Your Spring-AI-Topic-RAG project is a production-ready Retrieval-Augmented Generation (RAG) system built with Spring AI, Ollama, and Qdrant. Tthis project demonstrates an advanced implementation of AI-powered document processing and semantic search.
- Multi-Topic RAG System: Separate, isolated RAG instances for different domains (Pentesting, IoT, Blockchain, Cloud, etc.)
- Semantic Search: Intelligent document retrieval using vector embeddings
- Document Processing: Support for PDF and Markdown files with automatic metadata extraction
- Local LLM Processing: Runs entirely locally using Ollama (no external API dependencies)
- Vector Storage: Efficient semantic search using Qdrant
- Easy Extensibility: Simple configuration to add new topics
- Framework: Spring Boot 3.5.8 with Spring AI 1.1.2
- Language: Java 21
- LLM: Ollama (local language model)
- Vector Database: Qdrant
- Document Processing: Apache Tika & PDFBox
- Communication: gRPC for Qdrant client
- Build Tool: Maven
RAG is a technique that combines:
- Retrieval: Finding relevant documents from a knowledge base
- Augmentation: Using those documents to enhance the AI's response
- Generation: Creating an answer based on both the user's question and the retrieved documents
Think of it as giving an AI assistant a library of books before asking questions!
Code
Your PDF/Markdown Files
↓
Tika & PDFBox (read files)
↓
Extract Text & Metadata
- The system reads your documents and extracts text content
- Metadata (author, creation date, etc.) is automatically captured
- Documents are split into manageable chunks
Code
Document Text
↓
Ollama (local LLM)
↓
Convert to Vectors (numerical representation)

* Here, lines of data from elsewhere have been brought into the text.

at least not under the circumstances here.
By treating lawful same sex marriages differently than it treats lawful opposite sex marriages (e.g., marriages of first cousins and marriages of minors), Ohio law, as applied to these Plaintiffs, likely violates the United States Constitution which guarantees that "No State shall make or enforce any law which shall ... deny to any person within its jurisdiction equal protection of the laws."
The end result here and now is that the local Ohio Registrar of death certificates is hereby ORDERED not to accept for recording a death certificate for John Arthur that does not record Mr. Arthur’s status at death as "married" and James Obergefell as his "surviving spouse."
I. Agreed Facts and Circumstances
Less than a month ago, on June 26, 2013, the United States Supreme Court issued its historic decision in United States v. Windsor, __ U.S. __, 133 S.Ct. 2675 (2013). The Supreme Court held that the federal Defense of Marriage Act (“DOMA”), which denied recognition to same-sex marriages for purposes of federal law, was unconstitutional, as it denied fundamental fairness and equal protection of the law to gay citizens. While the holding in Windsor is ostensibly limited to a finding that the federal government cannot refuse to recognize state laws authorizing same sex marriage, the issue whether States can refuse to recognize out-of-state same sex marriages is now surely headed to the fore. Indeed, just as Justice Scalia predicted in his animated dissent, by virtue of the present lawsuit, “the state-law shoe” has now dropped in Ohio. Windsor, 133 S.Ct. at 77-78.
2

- Each document chunk is converted into a vector (a list of numbers)
- These vectors capture the semantic meaning of the text
- Similar documents have similar vectors
Code
Document Vectors
↓
Qdrant Vector Database
↓
Organized & Searchable Index
- Vectors are stored in Qdrant for fast retrieval
- Organized by topic to keep domains separate
- Enables quick semantic search
Code
User Question
↓
Convert to Vector (same way as documents)
↓
Search Qdrant for Similar Vectors
↓
Retrieve Top Matching Documents
- When a user asks a question, it's converted to a vector
- The system finds documents with similar vectors
- Only relevant documents are retrieved
Code
User Question + Retrieved Documents
↓
Ollama (local LLM)
↓
Generate Intelligent Answer
- The LLM reads the retrieved documents
- It generates an answer grounded in those specific documents
- Response is more accurate and verifiable
Instead of one large database, you have separate RAG systems for different domains:
Code
Spring AI Application
├── Pentesting RAG ──→ Pentesting Documents → Pentesting Vector Store
├── IoT RAG ──────────→ IoT Documents → IoT Vector Store
Benefits:
- Better semantic relevance (avoids mixing unrelated domains)
- Faster searches (smaller databases)
- Easy to manage (add/remove topics independently)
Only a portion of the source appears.